Under the charges agreement between the airlines and Copenhagen Airports A/S for the period 1 April 2015 – 31 March 2019, the price for using the airport runways, terminals and services will be linked to the Danish consumer price index corresponding to a real flat charges development. This means that Copenhagen Airport will retain its competitive position in the most economical third of the major European airports, which will help ensure that consumers can enjoy flights at attractive fares to and from Copenhagen.
The new charges agreement means that the airlines know their costs for the next four years, and that the airport will have stable earnings. The agreement supports CPH's long-term investments in the airport and ensures that we can continue to execute our World Class Hub strategy, which is to retain and develop Copenhagen Airport as the most important and attractive hub of northern Europe,” said Thomas Woldbye, CEO of Copenhagen Airports A/S.
In the next few years, CPH plans to invest in an expansion of Pier C, which handles large aircraft. CPH continues to analyse how additional expansions can be implemented efficiently in the coming years.
Realizing growth vision
The new charges agreement will enable CPH to establish the framework for realizing the Expanding CPH growth vision that sees Copenhagen Airport as having up to 40 million passengers per year.
The agreement also includes investments in facilities that will help the airlines reduce their overall operating costs. As requested by airlines, part of the airside security restricted area will be changed to make it easier and more economical for airlines to service their aircraft.
Airlines also want to strengthen their domestic product and make operations more efficient. Therefore domestic and international traffic will be merged next year. Both initiatives will strengthen CPH's strategic focus on reducing the airlines' operational costs.
Furthermore CPH will continue to focus on other initiatives aimed at reducing airline operating costs, such as automated check-in, bag-drops and boarding as well as initiatives designed to make the turnaround process more efficient for airlines.
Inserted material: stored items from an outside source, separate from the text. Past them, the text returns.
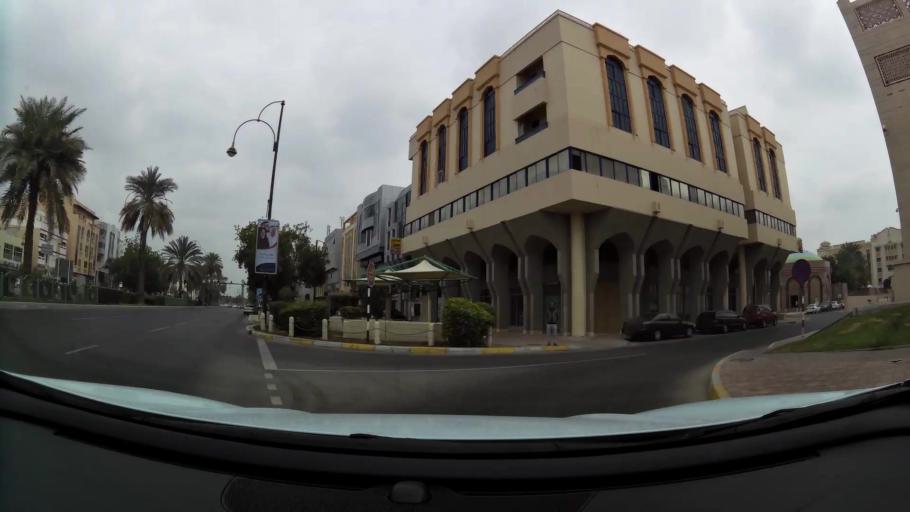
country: AE
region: Abu Dhabi
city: Al Ain
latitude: 24.2231
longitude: 55.7660
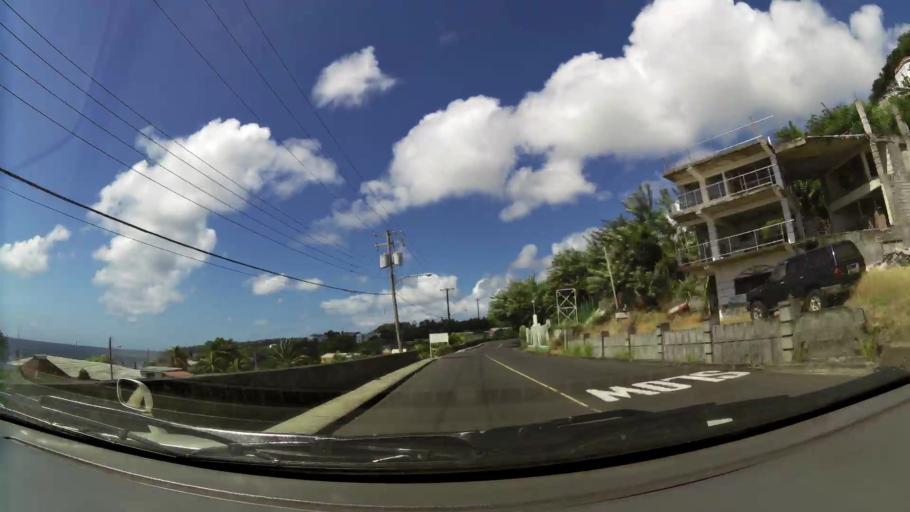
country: VC
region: Saint George
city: Kingstown
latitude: 13.1336
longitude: -61.2003
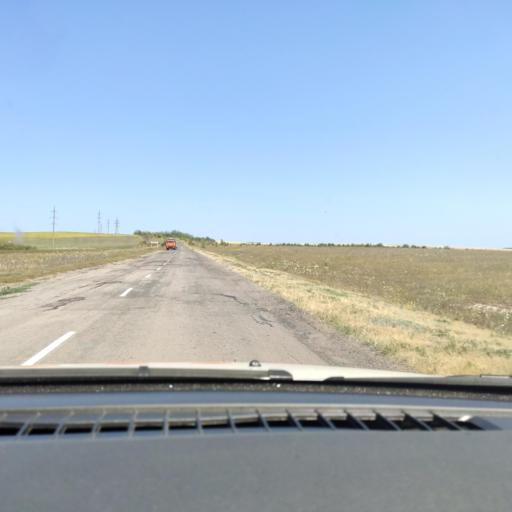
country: RU
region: Voronezj
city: Ol'khovatka
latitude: 50.5798
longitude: 39.2733
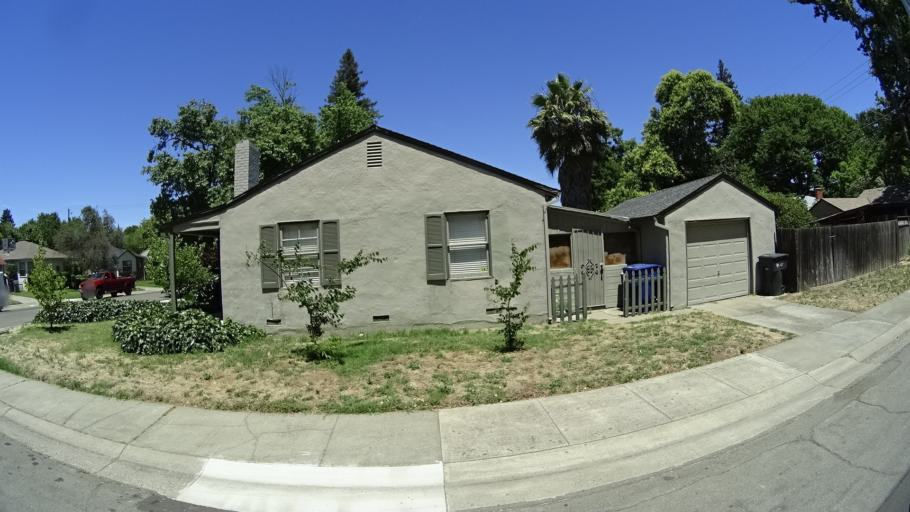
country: US
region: California
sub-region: Sacramento County
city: Sacramento
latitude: 38.5774
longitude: -121.4403
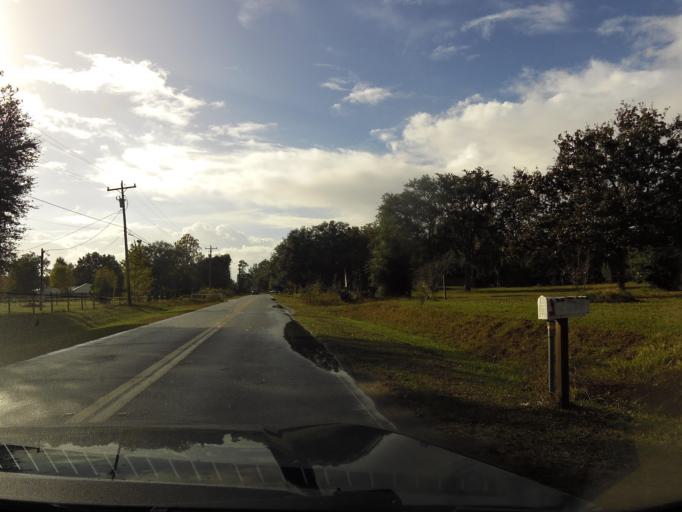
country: US
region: Florida
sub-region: Clay County
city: Asbury Lake
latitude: 30.0119
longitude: -81.8443
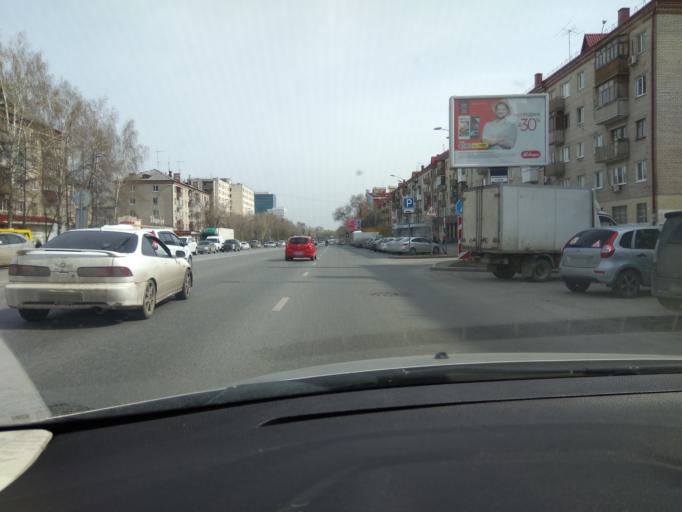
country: RU
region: Tjumen
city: Tyumen
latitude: 57.1403
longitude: 65.5733
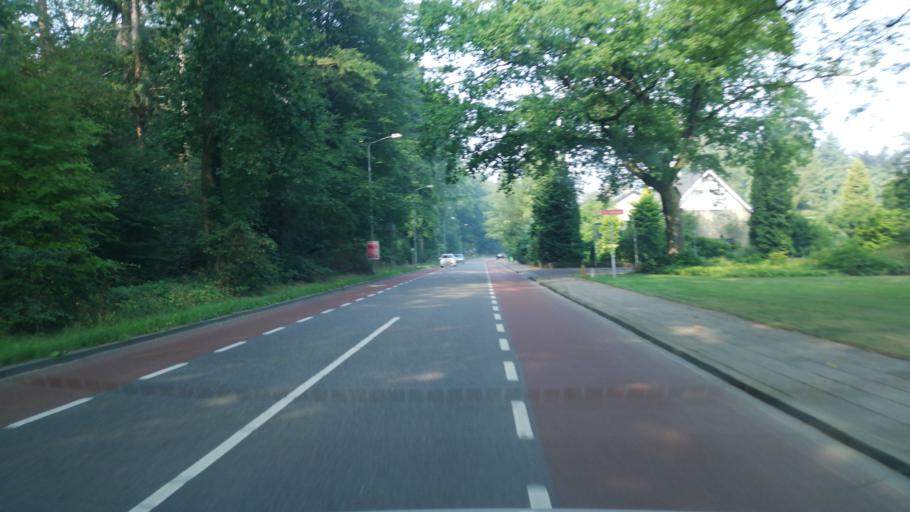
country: NL
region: Gelderland
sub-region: Gemeente Ermelo
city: Ermelo
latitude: 52.2920
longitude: 5.6332
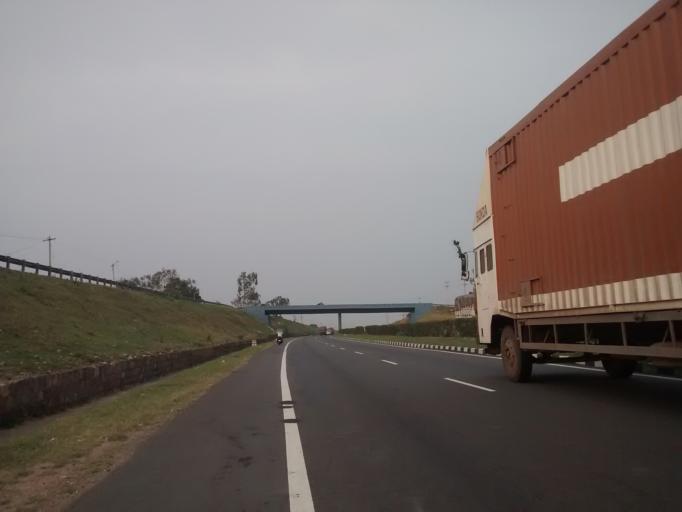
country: IN
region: Tamil Nadu
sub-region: Dharmapuri
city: Dharmapuri
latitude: 12.0905
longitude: 78.1141
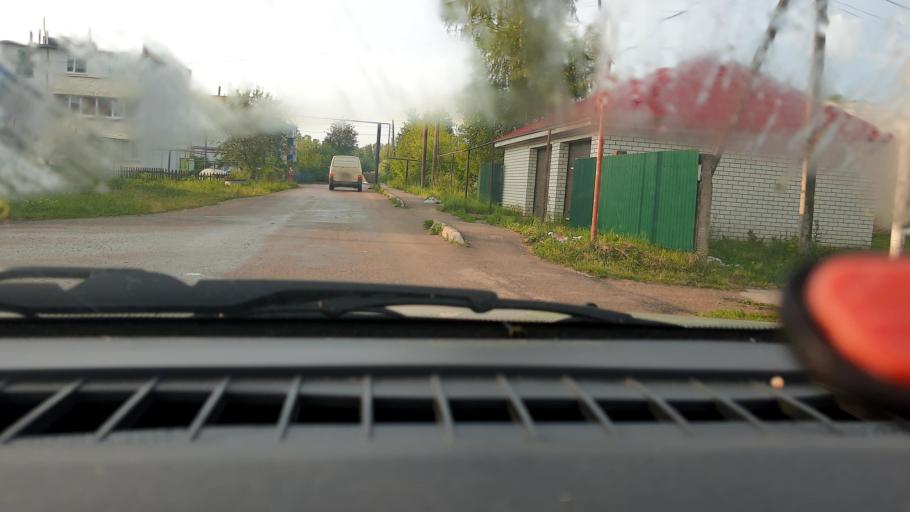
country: RU
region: Nizjnij Novgorod
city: Lukoyanov
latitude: 55.0433
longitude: 44.4942
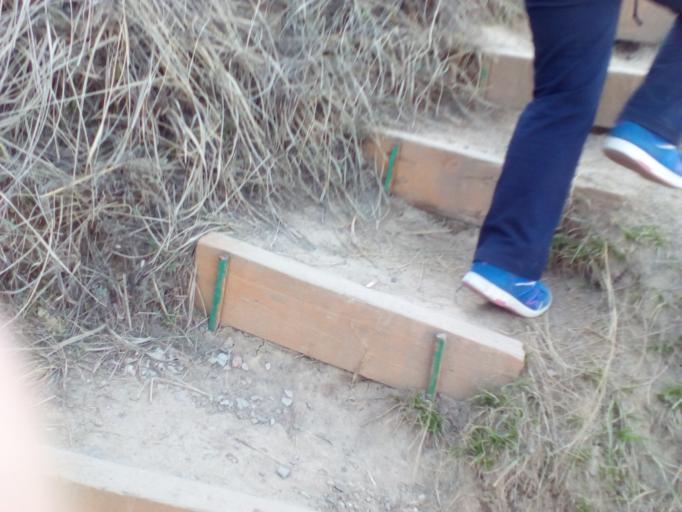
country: KZ
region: Almaty Oblysy
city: Burunday
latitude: 43.1527
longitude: 76.5689
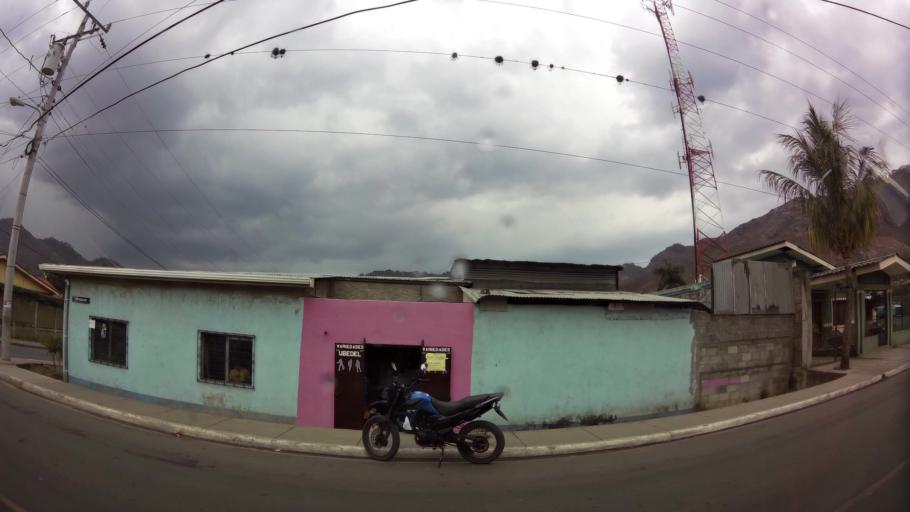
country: NI
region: Jinotega
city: Jinotega
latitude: 13.0913
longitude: -85.9981
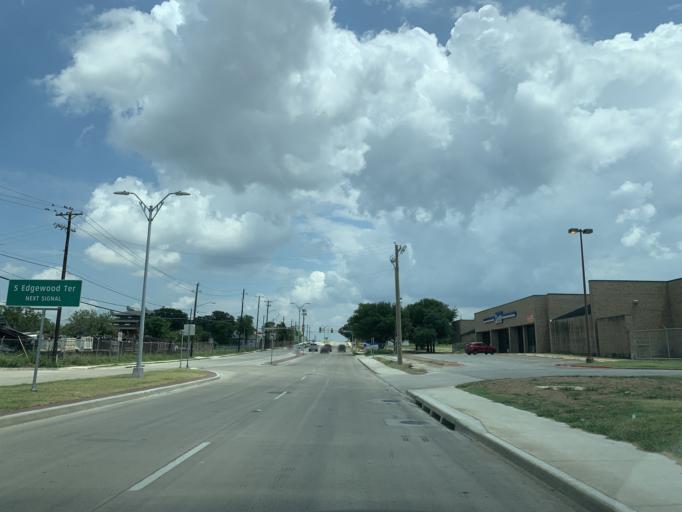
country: US
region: Texas
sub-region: Tarrant County
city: Forest Hill
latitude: 32.7311
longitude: -97.2555
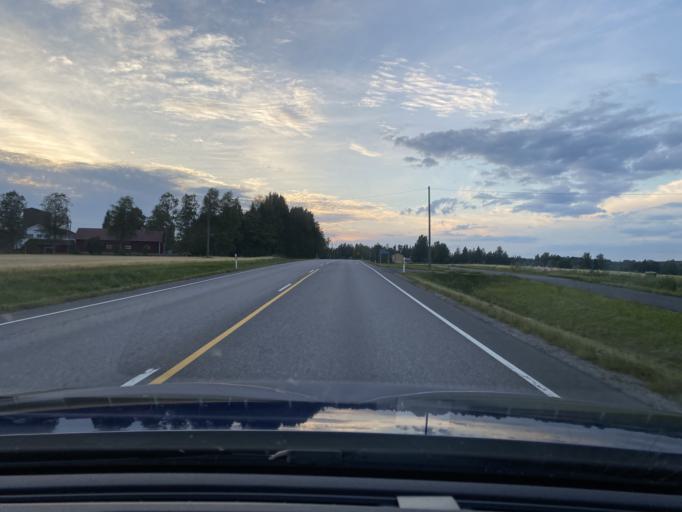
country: FI
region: Satakunta
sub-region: Pohjois-Satakunta
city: Kankaanpaeae
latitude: 61.7523
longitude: 22.5117
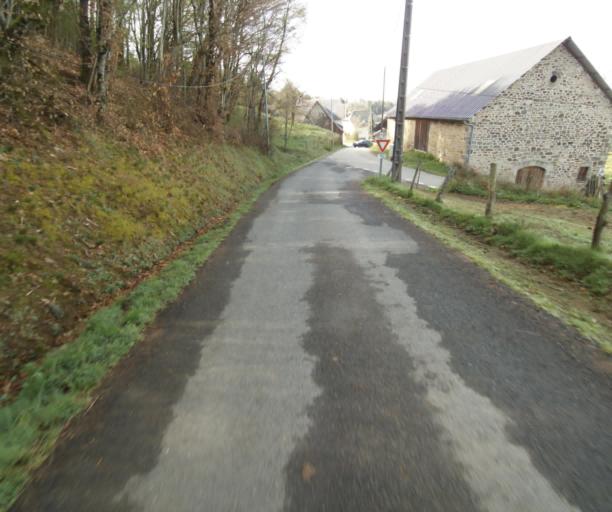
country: FR
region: Limousin
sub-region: Departement de la Correze
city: Laguenne
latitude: 45.2686
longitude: 1.8248
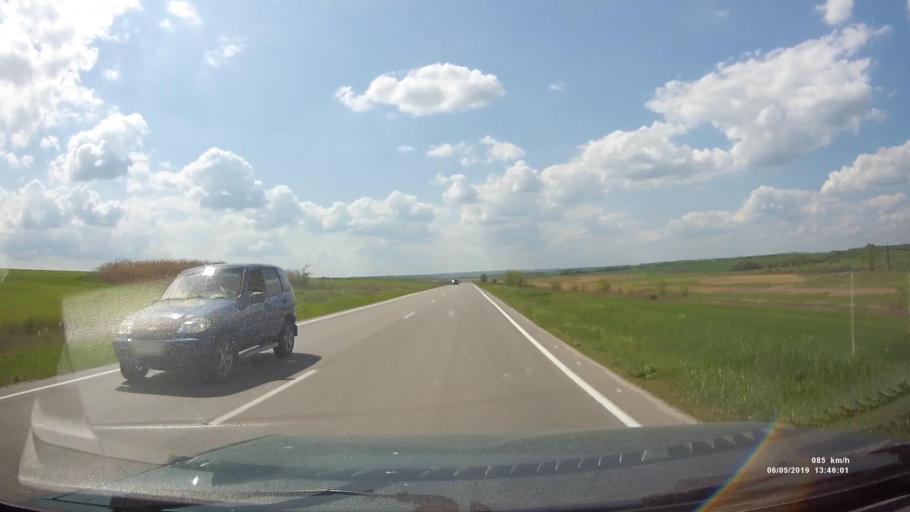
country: RU
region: Rostov
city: Melikhovskaya
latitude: 47.6576
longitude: 40.5896
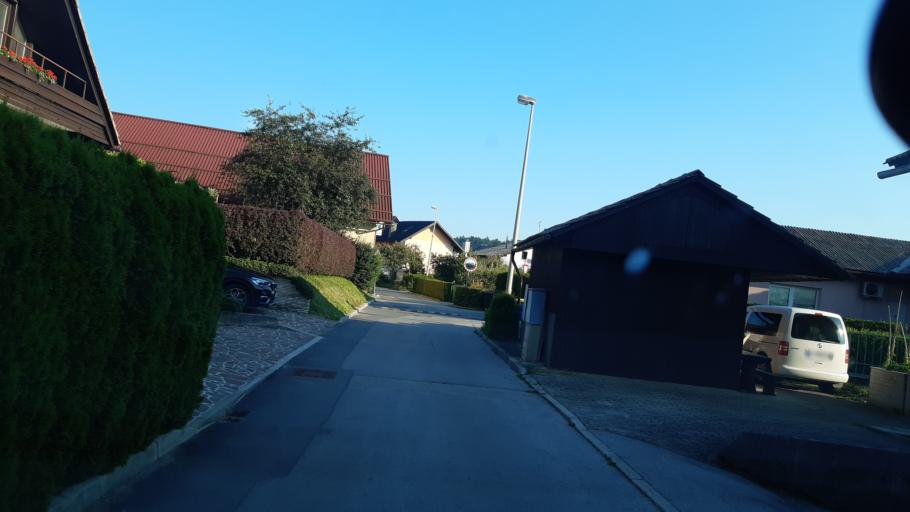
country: SI
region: Medvode
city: Medvode
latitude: 46.1449
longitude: 14.4036
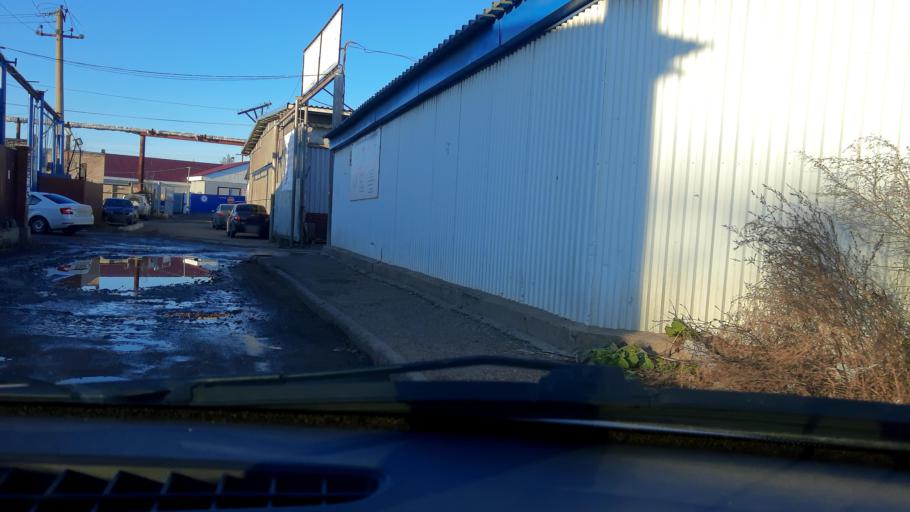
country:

The new charges agreement, which will now be submitted to the Danish Transport Agency for approval, will take effect on 1 April 2015 and run for four years. As the agreement does not come into force until next year, it will have no effect on CPH's financial outlook for the current financial year.
Note: Independent consultants Leigh Fisher and the industry organization Airport Council International each year compare European airports in terms of quality and price. In the latest comparison, Copenhagen Airport was in the best third. CPH believes that the new charges agreement will not change that ranking.